## WORK TASK
Count the lines of the listing below that contain the string "series", treating uppercase and lowercase as distinct, and state only the resulting number.

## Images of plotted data
++++++++++++++++++++
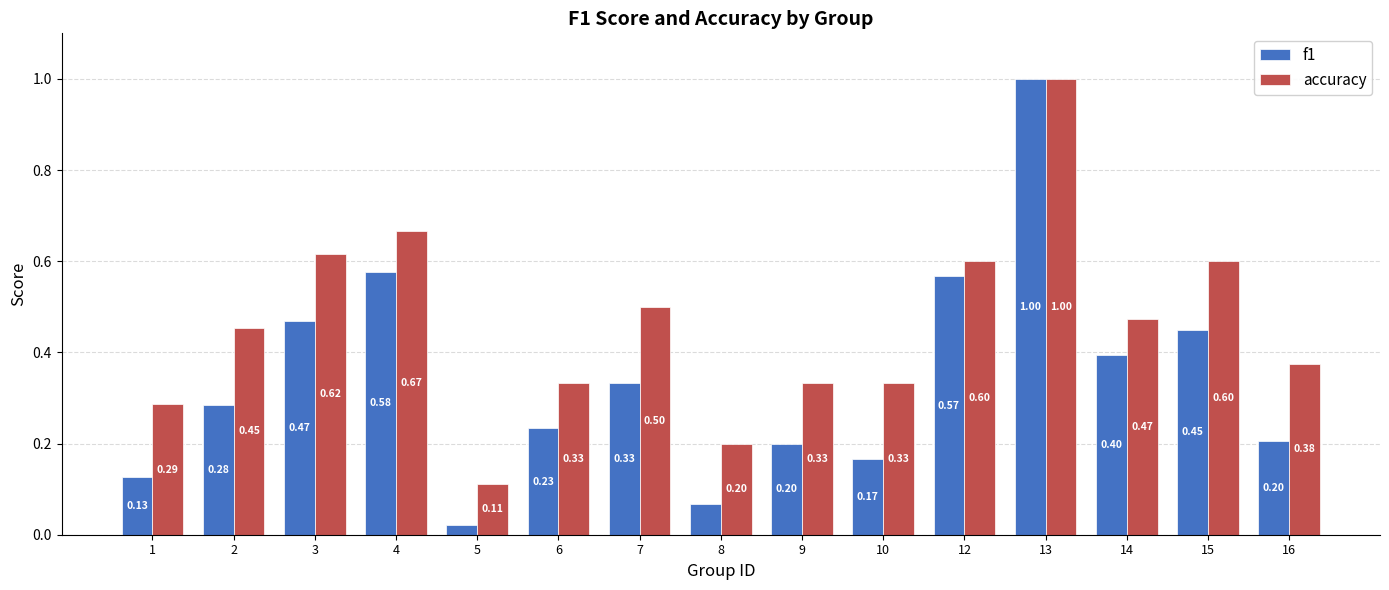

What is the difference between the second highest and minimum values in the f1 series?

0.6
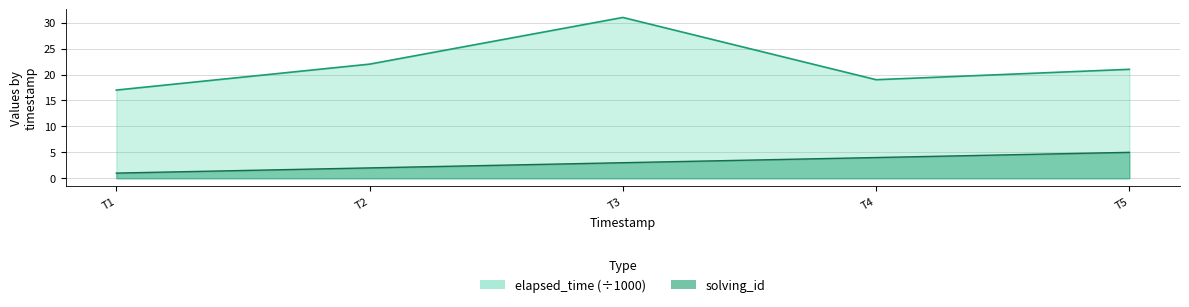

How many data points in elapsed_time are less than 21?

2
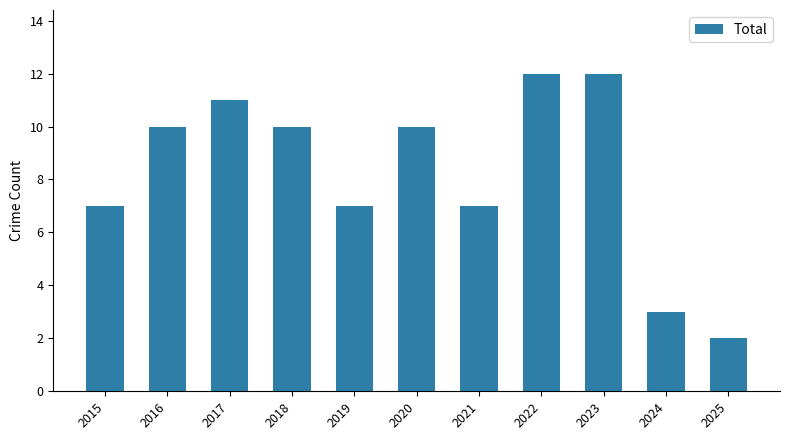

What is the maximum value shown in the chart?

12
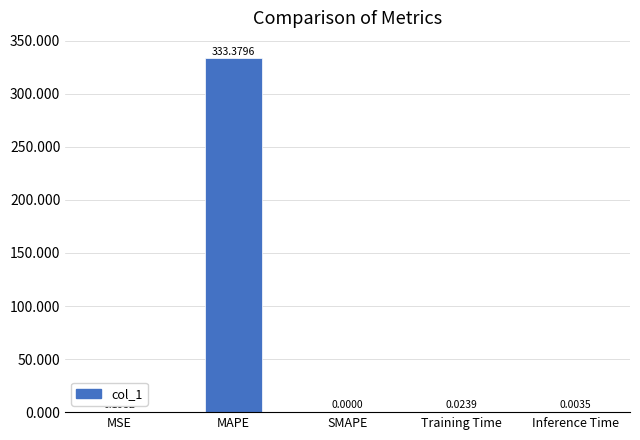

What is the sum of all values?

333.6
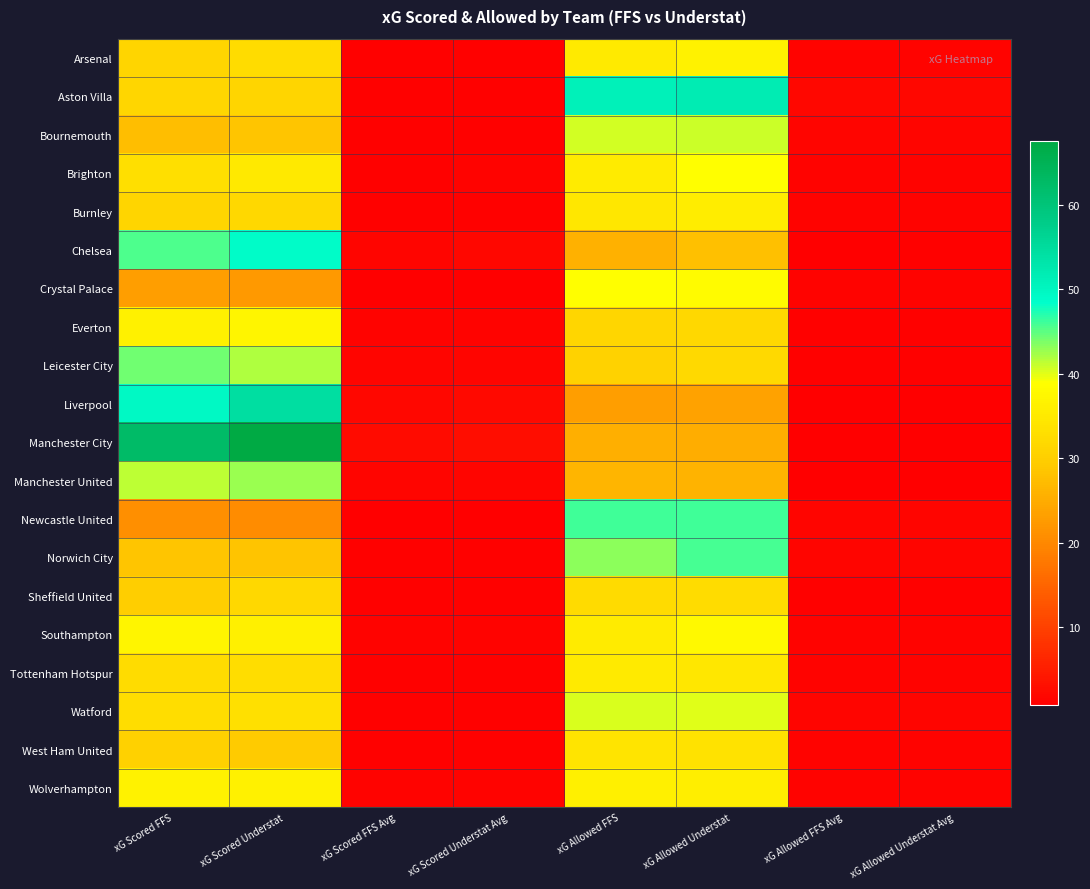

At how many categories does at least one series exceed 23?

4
++++++++++++++++++++
## ANSWER TO THIS PROBLEM
2